Thanks for those details, Charlotte. While we disagree on some topics, on port cargo and maritime servicing business, I am definitely on the same page with you. I hope this past year has had a chastening effect on those who want to go all-in on just one slice of the pie...only to find we're not allowed to bake it.

Charlotte O'rourke

👍. The port almost went into the financial abyss due to a dependence on one commodity. At that time it was grain and railroad revenues. The port diversified and focused on obtaining cruises in the late 90s. It was a great plan to diversify to cruise but over the last 20 years the profits never seemed to make it to the cargo side. It’s past achieve that goal.

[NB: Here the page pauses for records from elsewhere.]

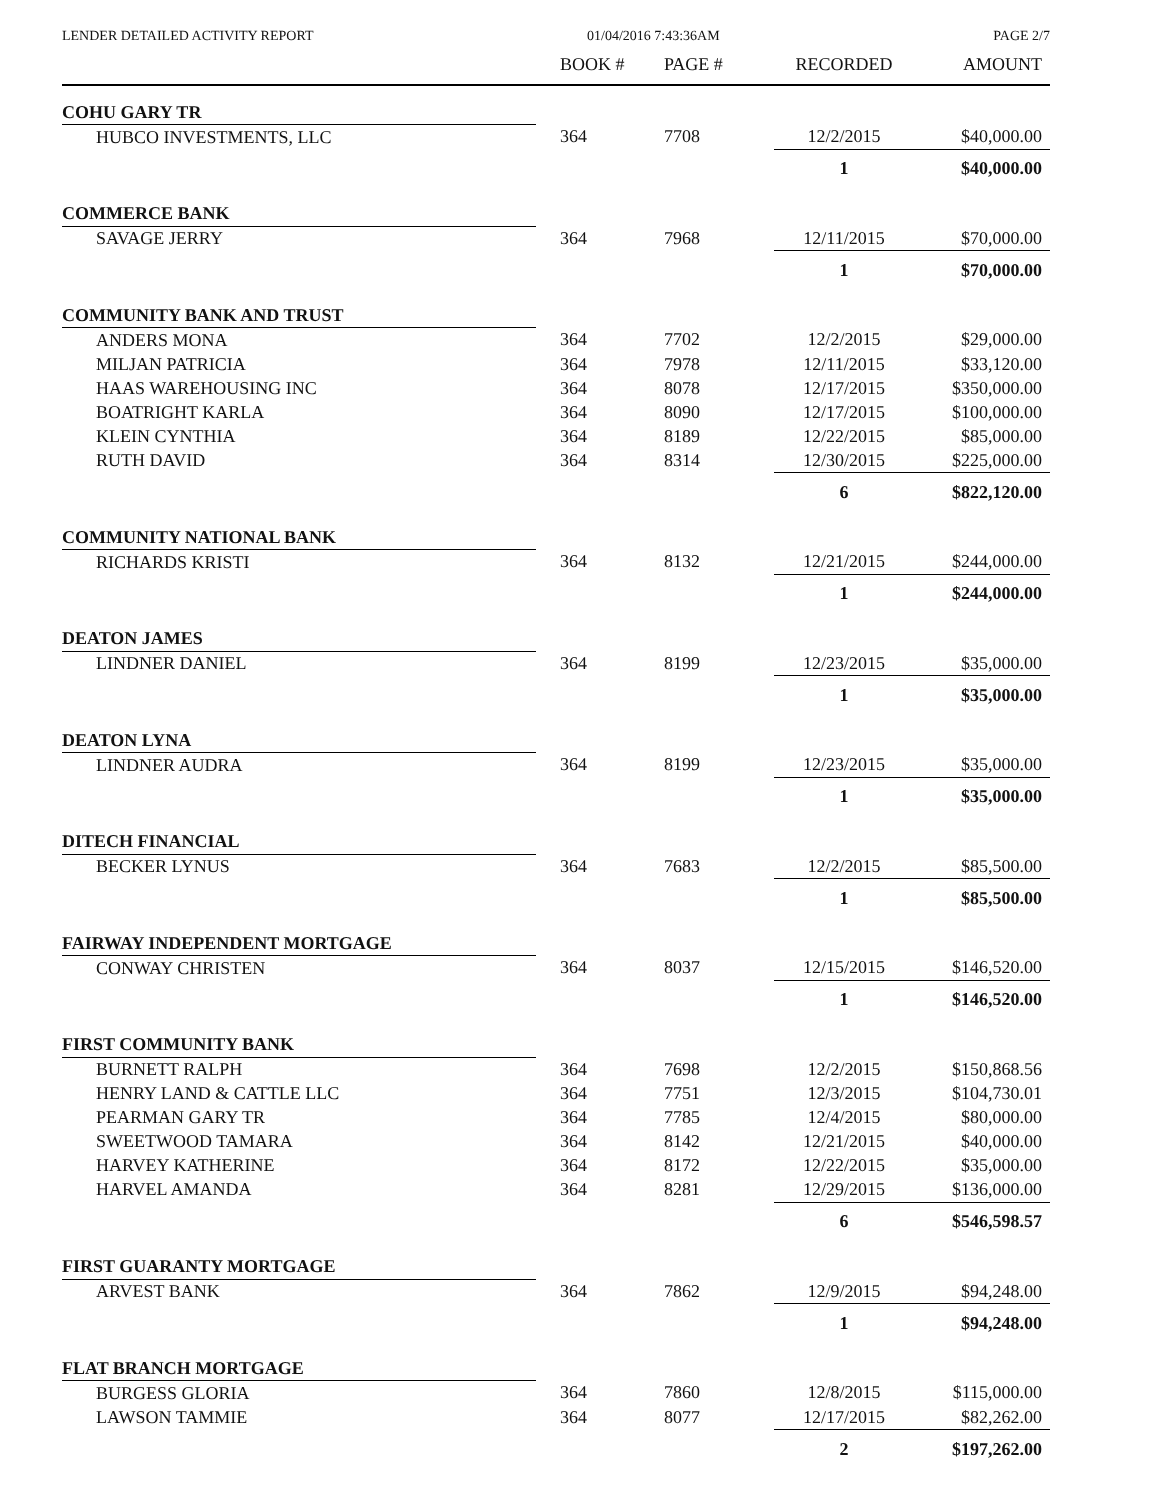LENDER DETAILED ACTIVITY REPORT 01/04/2016 7:43:36AM PAGE 2/7
| | BOOK # | PAGE # | RECORDED | AMOUNT |
| --- | --- | --- | --- | --- |
| COHU GARY TR | | | | |
| HUBCO INVESTMENTS, LLC | 364 | 7708 | 12/2/2015 | $40,000.00 |
| | | | 1 | $40,000.00 |
| COMMERCE BANK | | | | |
| SAVAGE JERRY | 364 | 7968 | 12/11/2015 | $70,000.00 |
| | | | 1 | $70,000.00 |
| COMMUNITY BANK AND TRUST | | | | |
| ANDERS MONA | 364 | 7702 | 12/2/2015 | $29,000.00 |
| MILJAN PATRICIA | 364 | 7978 | 12/11/2015 | $33,120.00 |
| HAAS WAREHOUSING INC | 364 | 8078 | 12/17/2015 | $350,000.00 |
| BOATRIGHT KARLA | 364 | 8090 | 12/17/2015 | $100,000.00 |
| KLEIN CYNTHIA | 364 | 8189 | 12/22/2015 | $85,000.00 |
| RUTH DAVID | 364 | 8314 | 12/30/2015 | $225,000.00 |
| | | | 6 | $822,120.00 |
| COMMUNITY NATIONAL BANK | | | | |
| RICHARDS KRISTI | 364 | 8132 | 12/21/2015 | $244,000.00 |
| | | | 1 | $244,000.00 |
| DEATON JAMES | | | | |
| LINDNER DANIEL | 364 | 8199 | 12/23/2015 | $35,000.00 |
| | | | 1 | $35,000.00 |
| DEATON LYNA | | | | |
| LINDNER AUDRA | 364 | 8199 | 12/23/2015 | $35,000.00 |
| | | | 1 | $35,000.00 |
| DITECH FINANCIAL | | | | |
| BECKER LYNUS | 364 | 7683 | 12/2/2015 | $85,500.00 |
| | | | 1 | $85,500.00 |
| FAIRWAY INDEPENDENT MORTGAGE | | | | |
| CONWAY CHRISTEN | 364 | 8037 | 12/15/2015 | $146,520.00 |
| | | | 1 | $146,520.00 |
| FIRST COMMUNITY BANK | | | | |
| BURNETT RALPH | 364 | 7698 | 12/2/2015 | $150,868.56 |
| HENRY LAND & CATTLE LLC | 364 | 7751 | 12/3/2015 | $104,730.01 |
| PEARMAN GARY TR | 364 | 7785 | 12/4/2015 | $80,000.00 |
| SWEETWOOD TAMARA | 364 | 8142 | 12/21/2015 | $40,000.00 |
| HARVEY KATHERINE | 364 | 8172 | 12/22/2015 | $35,000.00 |
| HARVEL AMANDA | 364 | 8281 | 12/29/2015 | $136,000.00 |
| | | | 6 | $546,598.57 |
| FIRST GUARANTY MORTGAGE | | | | |
| ARVEST BANK | 364 | 7862 | 12/9/2015 | $94,248.00 |
| | | | 1 | $94,248.00 |
| FLAT BRANCH MORTGAGE | | | | |
| BURGESS GLORIA | 364 | 7860 | 12/8/2015 | $115,000.00 |
| LAWSON TAMMIE | 364 | 8077 | 12/17/2015 | $82,262.00 |
| | | | 2 | $197,262.00 |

Friends and neighbors can disagree on issues, and still be friends and civil regardless of single issues or political party or religion.

Wayne D Holt

"Friends and neighbors can disagree on issues, and still be friends and civil regardless of single issues or political party or religion."

I would go so far as to say it is imperative to remember how to do this. We used to be a society where you could figure out a way through the differences, but we've gotten into a polarization that is making that harder and harder.Thanks for the reminder we can chose a different way.